One of the groups most affected by this project is, as usual, Canadian First Nations people. The indigenous people who have lived in the Boreal Forest for thousands of years are seeing their land destroyed and their lives threatened by a project they have no control over and from which they will see, at best, minimal benefits. People from the Beaver Lake Cree Nation, Lubicon Cree First Nation, and Athabasca Chipweyan First Nation have demanded a stop to the oil extraction, but so far without success. Another example of indigenous oppression to allow Western resource extraction.

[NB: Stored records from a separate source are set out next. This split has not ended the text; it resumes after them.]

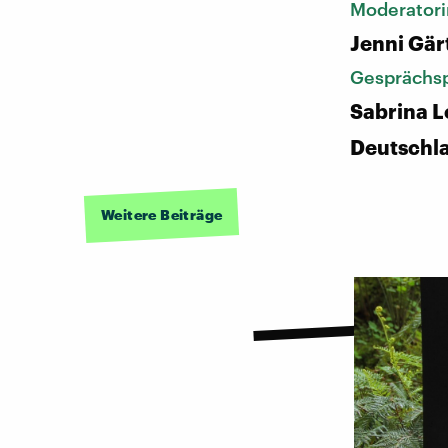
Moderatori
Jenni Gär
Gesprächsp
Sabrina L
Deutschl
Weitere Beiträge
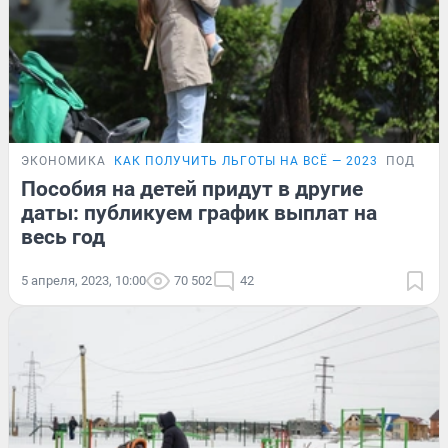
ЭКОНОМИКА
КАК ПОЛУЧИТЬ ЛЬГОТЫ НА ВСЁ — 2023
ПОДРОБ
Пособия на детей придут в другие
даты: публикуем график выплат на
весь год
5 апреля, 2023, 10:00
70 502
42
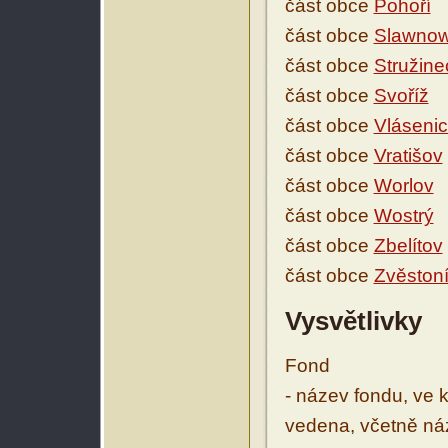
část obce
Pohoří
část obce
Slawnow
část obce
Stružine
část obce
Svoříž
část obce
Vláseni
část obce
Vratišov
část obce
Worlov
část obce
Wostrý
část obce
Zbelítov
část obce
Zvěston
Vysvětlivky
Fond
- název fondu, ve 
vedena, včetně ná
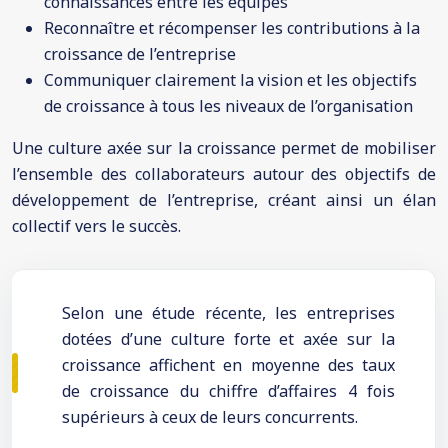
connaissances entre les équipes
Reconnaître et récompenser les contributions à la
croissance de l’entreprise
Communiquer clairement la vision et les objectifs
de croissance à tous les niveaux de l’organisation
Une culture axée sur la croissance permet de mobiliser
l’ensemble des collaborateurs autour des objectifs de
développement de l’entreprise, créant ainsi un élan
collectif vers le succès.
Selon une étude récente, les entreprises
dotées d’une culture forte et axée sur la
croissance affichent en moyenne des taux
de croissance du chiffre d’affaires 4 fois
supérieurs à ceux de leurs concurrents.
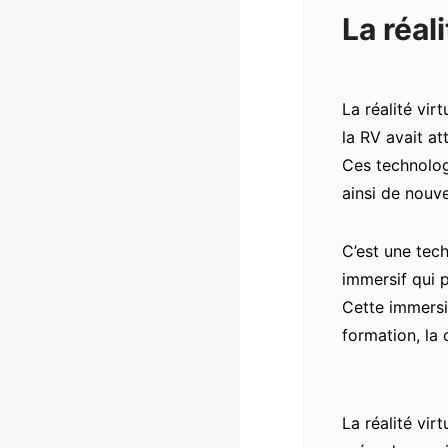
La réal
La réalité vir
la RV avait at
Ces technolog
ainsi de nouve
C’est une tech
immersif qui p
Cette immersi
formation, la 
La réalité vir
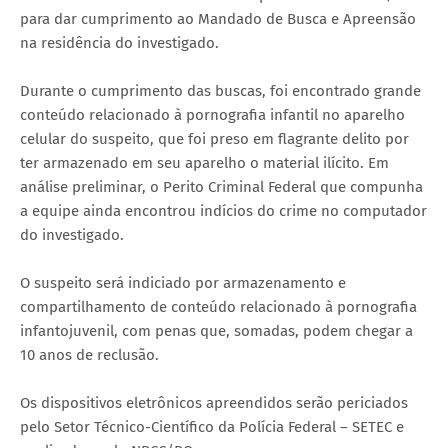
para dar cumprimento ao Mandado de Busca e Apreensão
na residência do investigado.
Durante o cumprimento das buscas, foi encontrado grande
conteúdo relacionado à pornografia infantil no aparelho
celular do suspeito, que foi preso em flagrante delito por
ter armazenado em seu aparelho o material ilícito. Em
análise preliminar, o Perito Criminal Federal que compunha
a equipe ainda encontrou indícios do crime no computador
do investigado.
O suspeito será indiciado por armazenamento e
compartilhamento de conteúdo relacionado à pornografia
infantojuvenil, com penas que, somadas, podem chegar a
10 anos de reclusão.
Os dispositivos eletrônicos apreendidos serão periciados
pelo Setor Técnico-Científico da Polícia Federal – SETEC e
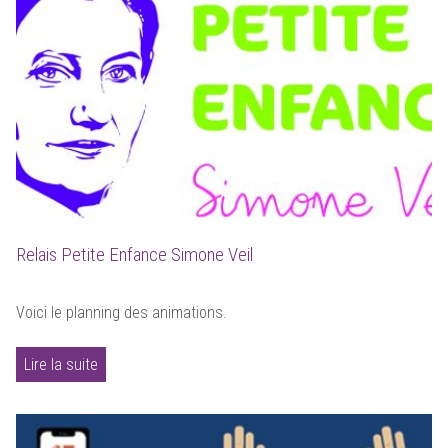
Relais Petite Enfance Simone Veil
Voici le planning des animations.
Lire la suite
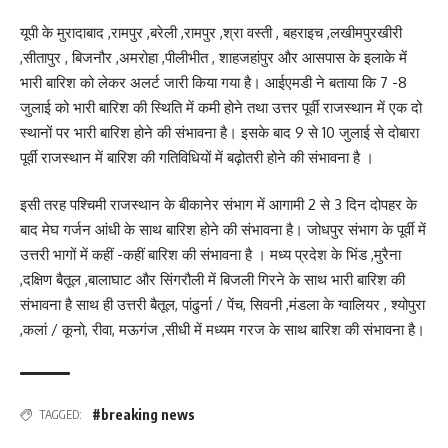
यूपी के मुरादाबाद ,रामपुर ,बरेली ,रामपुर ,श्रा वस्ती , बहराइच ,लखीमपुरखीरी
,सीतापुर , बिजनौर ,अमरोहा ,पीलीभीत , शाहजहांपुर और आसपास के इलाके में
भारी बारिश को लेकर अलर्ट जारी किया गया है। आईएमडी ने बताया कि 7 -8
जुलाई को भारी बारिश की स्थिति में कमी होने तथा उत्तर पूर्वी राजस्थान में एक दो
स्थानों पर भारी बारिश होने की संभावना है। इसके बाद 9 से 10 जुलाई से दोबारा
पूर्वी राजस्थान में बारिश की गतिविधियों में बढ़ोतरी होने की संभावना है ।
इसी तरह पश्चिमी राजस्थान के बीकानेर संभाग में आगामी 2 से 3 दिन दोपहर के
बाद मेघ गर्जन आंधी के साथ बारिश होने की संभावना है। जोधपुर संभाग के पूर्वी में
उत्तरी भागों में कहीं -कहीं बारिश की संभावना है । मध्य प्रदेश के भिंड ,मुरैना
,दक्षिण बैतूल ,बालाघाट और सिंगरौली में बिजली गिरने के साथ भारी बारिश की
संभावना है साथ ही उत्तरी बैतूल, पांढुर्ना / पेंच, सिवनी ,मंडला के ग्वालियर , श्योपुरा
,कलां / कूनो, रीवा, मऊगंज ,सीधी में मध्यम गरज के साथ बारिश की संभावना है।
#breaking news
TAGGED:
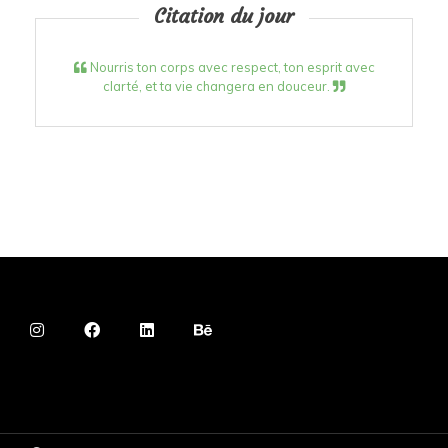
Citation du jour
Nourris ton corps avec respect, ton esprit avec
clarté, et ta vie changera en douceur.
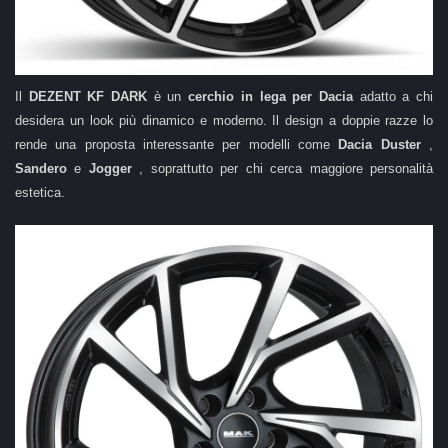
Il
DEZENT KF DARK
è un
cerchio in lega per Dacia
adatto a chi
desidera un look più dinamico e moderno. Il design a doppie razze lo
rende una proposta interessante per modelli come
Dacia Duster
,
Sandero
e
Jogger
, soprattutto per chi cerca maggiore personalità
estetica.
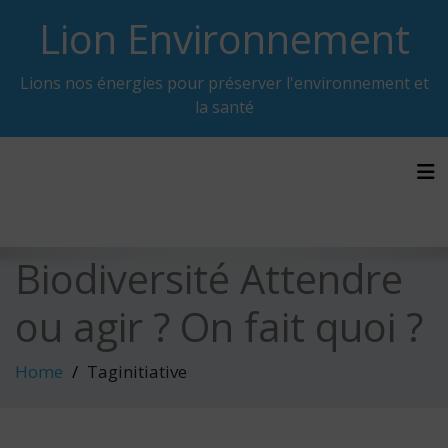
Skip
Lion Environnement
to
content
Lions nos énergies pour préserver l'environnement et
la santé
Tog
Biodiversité Attendre
ou agir ? On fait quoi ?
Home
Taginitiative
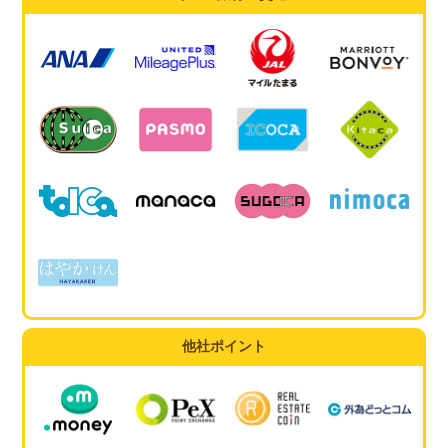
他社ポイント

Though this may seem to be a Canadian issue, it involves the United States in a major way: we buy 99% of Canadian oil exports, and Canada is our largest oil supplier.. This oil is being extracted to feed our ever expanding appetite for cheap fossil fuels. Canada represents a safer supplier than Middle Eastern countries, and politicians who promote energy security favor expanding Canadian imports. However, the Tar Sands example shows the fundamental weakness of the energy security discourse. The ideas of energy independence and energy security are often thrown into the debate on global warming, but they do not address the problems that are causing climate change. If all we want is to be energy independent, we can mine more coal and import oil from detrimental projects in friendly countries.
Our goal cannot simply be energy security, because that entails more destructive fossil fuel mining. To have a sustainable future we must get off fossil fuels all together, and abandoning the Canadian Tar Sands project is a good place to start.